With Isaac Gym, NVIDIA was able to teach the Allegro Hand to manipulate a cube and match provided target positions, orientations or poses. NVIDIA’s neural network brain learned to do all of this in simulation and then the team transplanted it to control a robot in the real world.
Training the neural network
In addition to its end-to-end simulation environment Isaac Gym, NVIDIA used its PhysX simulator, which simulates the world on the GPU that stays in the GPU memory while the deep learning control policy network is being trained, to train the hand.
Training in simulations provides a number of benefits for robotics. Besides NVIDIA’s ability to run simulations much faster than they would play out in the real world, robot hardware is prone to breaking after a lot of use.

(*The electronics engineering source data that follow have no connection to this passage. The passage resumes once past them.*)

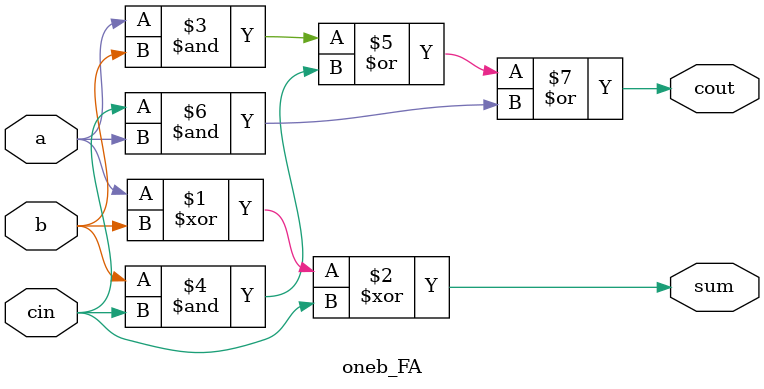
<source format=v>
module oneb_FA( a, b, cin, sum , cout);
input a ;
input b ;
input cin;
output wire sum;
output wire cout;
assign sum=a^b^cin;
assign cout=(a&b)|(b&cin)|(cin&a);
endmodule

</source>
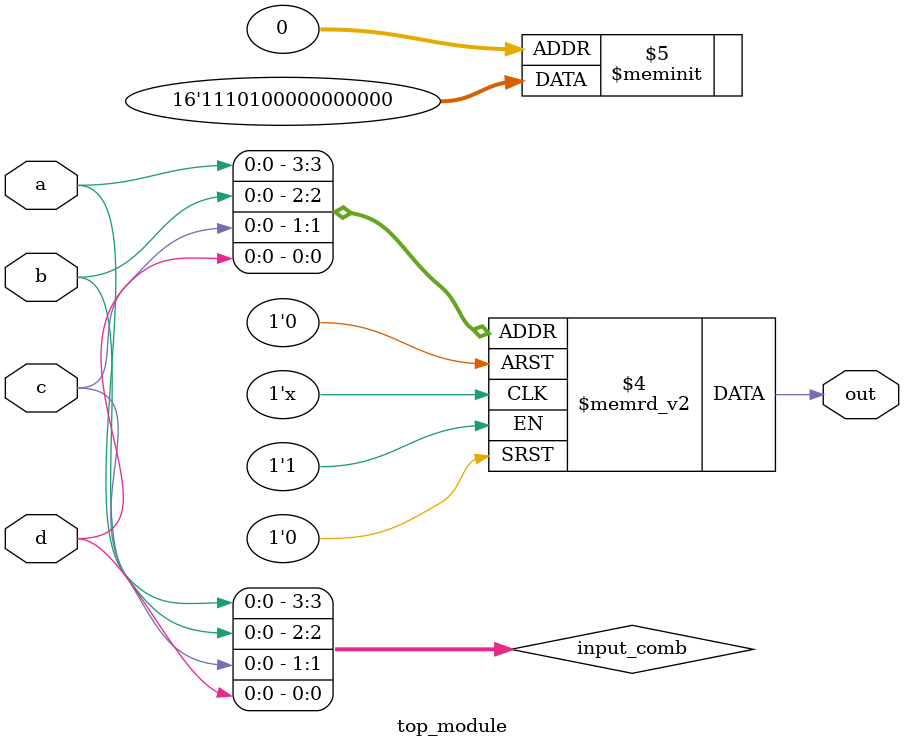
<source format=sv>
module top_module (
    input a, 
    input b,
    input c,
    input d,
    output reg out
);

// Input combination
reg [3:0] input_comb;

always @(a or b or c or d) begin
    // Combine the input bits into a 4-bit vector
    input_comb = {a, b, c, d};
    
    // Determine the output based on the input combination
    case(input_comb)
        4'b0000: out = 1'b0;
        4'b0001: out = 1'b0;
        4'b0010: out = 1'b0;
        4'b0011: out = 1'b0;
        4'b0100: out = 1'b0;
        4'b0101: out = 1'b0;
        4'b0110: out = 1'b0;
        4'b0111: out = 1'b0;
        4'b1000: out = 1'b0;
        4'b1001: out = 1'b0;
        4'b1010: out = 1'b0;
        4'b1011: out = 1'b1;
        4'b1100: out = 1'b0;
        4'b1101: out = 1'b1;
        4'b1110: out = 1'b1;
        4'b1111: out = 1'b1;
        default: out = 1'b0; // Handling undefined input combinations
    endcase
end

endmodule

</source>
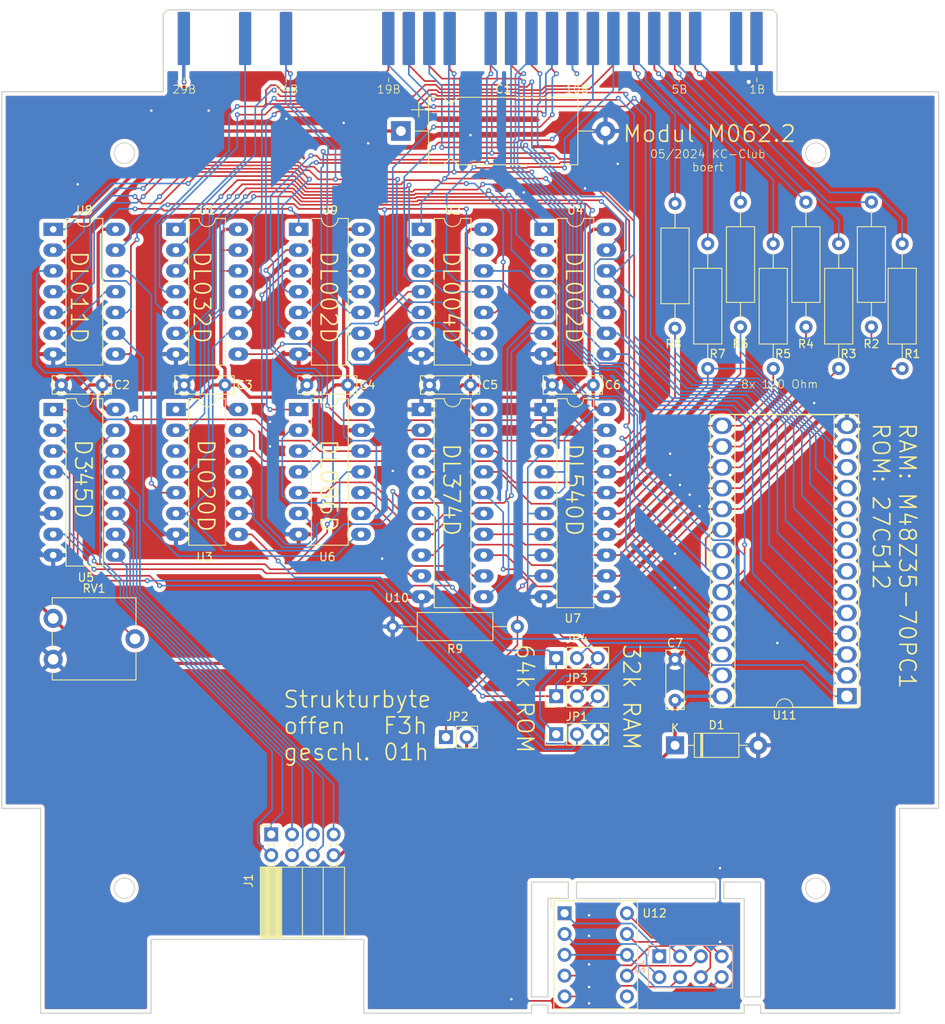
<source format=kicad_pcb>
(kicad_pcb
	(version 20240108)
	(generator "pcbnew")
	(generator_version "8.0")
	(general
		(thickness 1.6)
		(legacy_teardrops no)
	)
	(paper "A4")
	(title_block
		(title "M062.2")
		(date "13.5.24")
		(rev "2")
		(company "KC-Club")
		(comment 1 "boert")
	)
	(layers
		(0 "F.Cu" signal)
		(31 "B.Cu" signal)
		(32 "B.Adhes" user "B.Adhesive")
		(33 "F.Adhes" user "F.Adhesive")
		(34 "B.Paste" user)
		(35 "F.Paste" user)
		(36 "B.SilkS" user "B.Silkscreen")
		(37 "F.SilkS" user "F.Silkscreen")
		(38 "B.Mask" user)
		(39 "F.Mask" user)
		(40 "Dwgs.User" user "User.Drawings")
		(41 "Cmts.User" user "User.Comments")
		(42 "Eco1.User" user "User.Eco1")
		(43 "Eco2.User" user "User.Eco2")
		(44 "Edge.Cuts" user)
		(45 "Margin" user)
		(46 "B.CrtYd" user "B.Courtyard")
		(47 "F.CrtYd" user "F.Courtyard")
		(48 "B.Fab" user)
		(49 "F.Fab" user)
		(50 "User.1" user)
		(51 "User.2" user)
		(52 "User.3" user)
		(53 "User.4" user)
		(54 "User.5" user)
		(55 "User.6" user)
		(56 "User.7" user)
		(57 "User.8" user)
		(58 "User.9" user)
	)
	(setup
		(pad_to_mask_clearance 0)
		(allow_soldermask_bridges_in_footprints no)
		(pcbplotparams
			(layerselection 0x00010fc_ffffffff)
			(plot_on_all_layers_selection 0x0001000_00000000)
			(disableapertmacros no)
			(usegerberextensions no)
			(usegerberattributes yes)
			(usegerberadvancedattributes yes)
			(creategerberjobfile yes)
			(dashed_line_dash_ratio 12.000000)
			(dashed_line_gap_ratio 3.000000)
			(svgprecision 4)
			(plotframeref no)
			(viasonmask no)
			(mode 1)
			(useauxorigin no)
			(hpglpennumber 1)
			(hpglpenspeed 20)
			(hpglpendiameter 15.000000)
			(pdf_front_fp_property_popups yes)
			(pdf_back_fp_property_popups yes)
			(dxfpolygonmode yes)
			(dxfimperialunits yes)
			(dxfusepcbnewfont yes)
			(psnegative no)
			(psa4output no)
			(plotreference yes)
			(plotvalue yes)
			(plotfptext yes)
			(plotinvisibletext no)
			(sketchpadsonfab no)
			(subtractmaskfromsilk no)
			(outputformat 1)
			(mirror no)
			(drillshape 0)
			(scaleselection 1)
			(outputdirectory "output_gerber")
		)
	)
	(net 0 "")
	(net 1 "GND")
	(net 2 "+5V")
	(net 3 "/AD15")
	(net 4 "Net-(JP1-C)")
	(net 5 "Net-(JP2-A)")
	(net 6 "/AD14")
	(net 7 "/~{RAM_WR}")
	(net 8 "Net-(JP3-C)")
	(net 9 "Net-(JP4-C)")
	(net 10 "D7")
	(net 11 "Net-(X1-DB7)")
	(net 12 "Net-(X1-DB6)")
	(net 13 "D5")
	(net 14 "Net-(X1-DB5)")
	(net 15 "Net-(X1-DB4)")
	(net 16 "D4")
	(net 17 "Net-(X1-DB3)")
	(net 18 "D3")
	(net 19 "Net-(X1-DB2)")
	(net 20 "D2")
	(net 21 "Net-(X1-DB1)")
	(net 22 "D1")
	(net 23 "Net-(X1-DB0)")
	(net 24 "D0")
	(net 25 "~{IORQ}")
	(net 26 "unconnected-(U1D-Y4-Pad11)")
	(net 27 "Net-(U1C-A3)")
	(net 28 "~{MAD}")
	(net 29 "Net-(U1A-Y1)")
	(net 30 "/~{STRUCT}")
	(net 31 "A1")
	(net 32 "~{RD}")
	(net 33 "A0")
	(net 34 "Net-(U1B-Y2)")
	(net 35 "Net-(U2E-Y5)")
	(net 36 "Net-(U2A-Y1)")
	(net 37 "Net-(U2C-Y3)")
	(net 38 "A15")
	(net 39 "Net-(U2B-Y2)")
	(net 40 "MEI")
	(net 41 "~{WR}")
	(net 42 "A6")
	(net 43 "~{MREQ}")
	(net 44 "Net-(U2D-Y4)")
	(net 45 "Net-(U2F-A6)")
	(net 46 "/~{CS}")
	(net 47 "/ctrl1")
	(net 48 "Net-(U3A-B1)")
	(net 49 "unconnected-(U3B-n.c.-Pad11)")
	(net 50 "Net-(U3A-A1)")
	(net 51 "Net-(U3A-D1)")
	(net 52 "Net-(U3A-C1)")
	(net 53 "unconnected-(U3A-n.c.-Pad3)")
	(net 54 "A5")
	(net 55 "/Latch")
	(net 56 "A3")
	(net 57 "A2")
	(net 58 "A4")
	(net 59 "/SEG_on")
	(net 60 "/AD13")
	(net 61 "Net-(U5A-RV)")
	(net 62 "unconnected-(U5A-RBI-Pad5)")
	(net 63 "/ctrl6")
	(net 64 "/ctrl5")
	(net 65 "/ctrl0")
	(net 66 "Net-(U6A-Y1)")
	(net 67 "/ctrl7")
	(net 68 "Net-(U6B-Y2)")
	(net 69 "A13")
	(net 70 "Net-(U6C-Y3)")
	(net 71 "A14")
	(net 72 "D6")
	(net 73 "Net-(U8B-Y2)")
	(net 74 "Net-(U8C-B3)")
	(net 75 "Net-(U8A-C1)")
	(net 76 "A7")
	(net 77 "MEO")
	(net 78 "A8")
	(net 79 "A9")
	(net 80 "unconnected-(U9D-Y4-Pad13)")
	(net 81 "A12")
	(net 82 "A11")
	(net 83 "A10")
	(net 84 "IEI-IEO")
	(net 85 "/fo")
	(net 86 "/do")
	(net 87 "/bo")
	(net 88 "/go")
	(net 89 "/co")
	(net 90 "/ao")
	(net 91 "/eo")
	(net 92 "Net-(J2-Pin_8)")
	(net 93 "/bi")
	(net 94 "/fi")
	(net 95 "/ci")
	(net 96 "/ei")
	(net 97 "/gi")
	(net 98 "/di")
	(net 99 "/ai")
	(net 100 "unconnected-(U12-DP-Pad6)")
	(footprint "Potentiometer_THT:Potentiometer_ACP_CA9-V10_Vertical" (layer "F.Cu") (at 101 120.5))
	(footprint "Package_DIP:DIP-14_W7.62mm_LongPads" (layer "F.Cu") (at 116 68))
	(footprint "Resistor_THT:R_Axial_DIN0309_L9.0mm_D3.2mm_P15.24mm_Horizontal" (layer "F.Cu") (at 185 64.68 -90))
	(footprint "Resistor_THT:R_Axial_DIN0309_L9.0mm_D3.2mm_P15.24mm_Horizontal" (layer "F.Cu") (at 197 85 90))
	(footprint "Capacitor_THT:CP_Axial_L18.0mm_D8.0mm_P25.00mm_Horizontal" (layer "F.Cu") (at 143.5 56))
	(footprint "pcb_kicad:KC85_Modul_M062" (layer "F.Cu") (at 114.46 51.2))
	(footprint "Resistor_THT:R_Axial_DIN0309_L9.0mm_D3.2mm_P15.24mm_Horizontal" (layer "F.Cu") (at 157.74 116.5 180))
	(footprint "Resistor_THT:R_Axial_DIN0309_L9.0mm_D3.2mm_P15.24mm_Horizontal" (layer "F.Cu") (at 181 85 90))
	(footprint "Display_7Segment:Sx39-1xxxxx" (layer "F.Cu") (at 163.5 151.5))
	(footprint "Package_DIP:DIP-28_W15.24mm_Socket_LongPads" (layer "F.Cu") (at 198 125 180))
	(footprint "Resistor_THT:R_Axial_DIN0309_L9.0mm_D3.2mm_P15.24mm_Horizontal" (layer "F.Cu") (at 204.76 85 90))
	(footprint "Resistor_THT:R_Axial_DIN0309_L9.0mm_D3.2mm_P15.24mm_Horizontal" (layer "F.Cu") (at 201 64.68 -90))
	(footprint "Package_DIP:DIP-14_W7.62mm_LongPads" (layer "F.Cu") (at 131 68))
	(footprint "Connector_PinHeader_2.54mm:PinHeader_1x03_P2.54mm_Vertical" (layer "F.Cu") (at 162.475 120.35 90))
	(footprint "Package_DIP:DIP-14_W7.62mm_LongPads" (layer "F.Cu") (at 146 68))
	(footprint "Diode_THT:D_DO-41_SOD81_P10.16mm_Horizontal" (layer "F.Cu") (at 177 131))
	(footprint "Capacitor_THT:C_Rect_L7.0mm_W2.0mm_P5.00mm" (layer "F.Cu") (at 177 125.5 90))
	(footprint "Package_DIP:DIP-14_W7.62mm_LongPads" (layer "F.Cu") (at 116 90))
	(footprint "Connector_PinHeader_2.54mm:PinHeader_1x02_P2.54mm_Vertical" (layer "F.Cu") (at 149 130 90))
	(footprint "Capacitor_THT:C_Rect_L7.0mm_W2.0mm_P5.00mm" (layer "F.Cu") (at 152 87 180))
	(footprint "Connector_PinSocket_2.54mm:PinSocket_2x04_P2.54mm_Horizontal" (layer "F.Cu") (at 127.65 141.875 90))
	(footprint "Package_DIP:DIP-16_W7.62mm_LongPads" (layer "F.Cu") (at 101 90))
	(footprint "Resistor_THT:R_Axial_DIN0309_L9.0mm_D3.2mm_P15.24mm_Horizontal" (layer "F.Cu") (at 193 64.68 -90))
	(footprint "Capacitor_THT:C_Rect_L7.0mm_W2.0mm_P5.00mm" (layer "F.Cu") (at 107 87 180))
	(footprint "Package_DIP:DIP-14_W7.62mm_LongPads" (layer "F.Cu") (at 101 68))
	(footprint "Resistor_THT:R_Axial_DIN0309_L9.0mm_D3.2mm_P15.24mm_Horizontal" (layer "F.Cu") (at 177 64.84 -90))
	(footprint "Package_DIP:DIP-20_W7.62mm_LongPads"
		(layer "F.Cu")
		(uuid "cfdd17b2-66be-4dfa-a90f-6f5d354b386b")
		(at 161 90)
		(descr "20-lead though-hole mounted DIP package, row spacing 7.62 mm (300 mils), LongPads")
		(tags "THT DIP DIL PDIP 2.54mm 7.62mm 300mil LongPads")
		(property "Reference" "U7"
			(at 3.5 25.5 0)
			(layer "F.SilkS")
			(uuid "95f60fa5-724e-4e13-8607-1083992c4297")
			(effects
				(font
					(size 1 1)
					(thickness 0.15)
				)
			)
		)
		(property "Value" "DL540D"
			(at 3.81 25.19 0)
			(layer "F.Fab")
			(uuid "70d896ac-997b-446c-83a3-9e397acff319")
			(effects
				(font
					(size 1 1)
					(thickness 0.15)
				)
			)
		)
		(property "Footprint" "Package_DIP:DIP-20_W7.62mm_LongPads"
			(at 0 0 0)
			(unlocked yes)
			(layer "F.Fab")
			(hide yes)
			(uuid "867bf88f-cbdf-4a8e-91c1-8b2ee14a8d31")
			(effects
				(font
					(size 1.27 1.27)
				)
			)
		)
		(property "Datasheet" "https://www-user.tu-chemnitz.de/~heha/basteln/Konsumg%C3%BCter/DDR-Halbleiter/g.cgi?175"
			(at 0 0 0)
			(unlocked yes)
			(layer "F.Fab")
			(hide yes)
			(uuid "e2bf9b3a-3cb1-4b1d-9999-067edfc7975a")
			(effects
				(font
					(size 1.27 1.27)
				)
			)
		)
		(property "Description" "8 Bit Leitungstreiber, invertierend, Tristate-Ausgänge"
			(at 0 0 0)
			(unlocked yes)
			(layer "F.Fab")
			(hide yes)
			(uuid "3dab9655-720e-4e04-b406-4119fcf9a81b")
			(effects
				(font
					(size 1.27 1.27)
				)
			)
		)
		(path "/94705bfe-57c0-42a7-9151-5c23e5bd68c2")
		(sheetname "Stammblatt")
		(sheetfile "M062.2.kicad_sch")
		(attr through_hole)
		(fp_line
			(start 1.56 -1.33)
			(end 1.56 24.19)
			(stroke
				(width 0.12)
				(type solid)
			)
			(layer "F.SilkS")
			(uuid "bf744129-cc68-4b6b-ad24-a760f782579b")
		)
		(fp_line
			(start 1.56 24.19)
			(end 6.06 24.19)
			(stroke
				(width 0.12)
				(type solid)
			)
			(layer "F.SilkS")
			(uuid "185c0f20-6600-42b3-8f4c-5c0e438b77a6")
		)
		(fp_line
			(start 2.81 -1.33)
			(end 1.56 -1.33)
			(stroke
				(width 0.12)
				(type solid)
			)
			(layer "F.SilkS")
			(uuid "8a0055f3-7978-4ca9-beed-a4d4bd58b7af")
		)
		(fp_line
			(start 6.06 -1.33)
			(end 4.81 -1.33)
			(stroke
				(width 0.12)
				(type solid)
			)
			(layer "F.SilkS")
			(uuid "62f0fab8-509c-4f5a-831a-2acbc8c0a71b")
		)
		(fp_line
			(start 6.06 24.19)
			(end 6.06 -1.33)
			(stroke
				(width 0.12)
				(type solid)
			)
			(layer "F.SilkS")
			(uuid "ac377c67-e31d-4624-9d82-872061a9d422")
		)
		(fp_arc
			(start 4.81 -1.33)
			(mid 3.81 -0.33)
			(end 2.81 -1.33)
			(stroke
				(width 0.12)
				(type solid)
			)
			(layer "F.SilkS")
			(uuid "37dedfc6-e732-4504-847f-23eb894e191f")
		)
		(fp_line
			(start -1.45 -1.55)
			(end -1.45 24.4)
			(stroke
				(width 0.05)
				(type solid)
			)
			(layer "F.CrtYd")
			(uuid "cf5853e3-ac3e-49d2-b6c2-17f17dcf72a1")
		)
		(fp_line
			(start -1.45 24.4)
			(end 9.1 24.4)
			(stroke
				(width 0.05)
				(type solid)
			)
			(layer "F.CrtYd")
			(uuid "c21ccb54-5276-4650-8196-5abd4f8a14d7")
		)
		(fp_line
			(start 9.1 -1.55)
			(end -1.45 -1.55)
			(stroke
				(width 0.05)
				(type solid)
			)
			(layer "F.CrtYd")
			(uuid "d37046d6-948a-421c-8e78-916c7fc52ef9")
		)
		(fp_line
			(start 9.1 24.4)
			(end 9.1 -1.55)
			(stroke
				(width 0.05)
				(type solid)
			)
			(layer "F.CrtYd")
			(uuid "a2f0facc-c6cf-4d8c-b16a-6c551afcc919")
		)
		(fp_line
			(start 0.635 -0.27)
			(end 1.635 -1.27)
			(stroke
				(width 0.1)
				(type solid)
			)
			(layer "F.Fab"
... [925375 chars truncated]
</source>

According to NVIDIA, the team working with the hand often had to stop to repair the robotic hand, things like tightening screws, replacing ribbon cables and resting the hand to let it cool, after prolonged use. This makes it difficult to get the kind of training the robot needs in the real world.
To train the robot’s neural network, NVIDIA’s Omniverse Replicator generated around five million frames of synthetic data, meaning NVIDIA’s team didn’t have to use any real images. With NVIDIA’s training method, a neural network is trained using a technique called domain randomization, which changes lighting and camera positions to give the network more robust capabilities.
All of the training was done on a single Omniverse OVX server, and the system can teach a good policy in about 32 hours. According to NVIDIA, it would take a robot 42 years to get the same experience in the real world.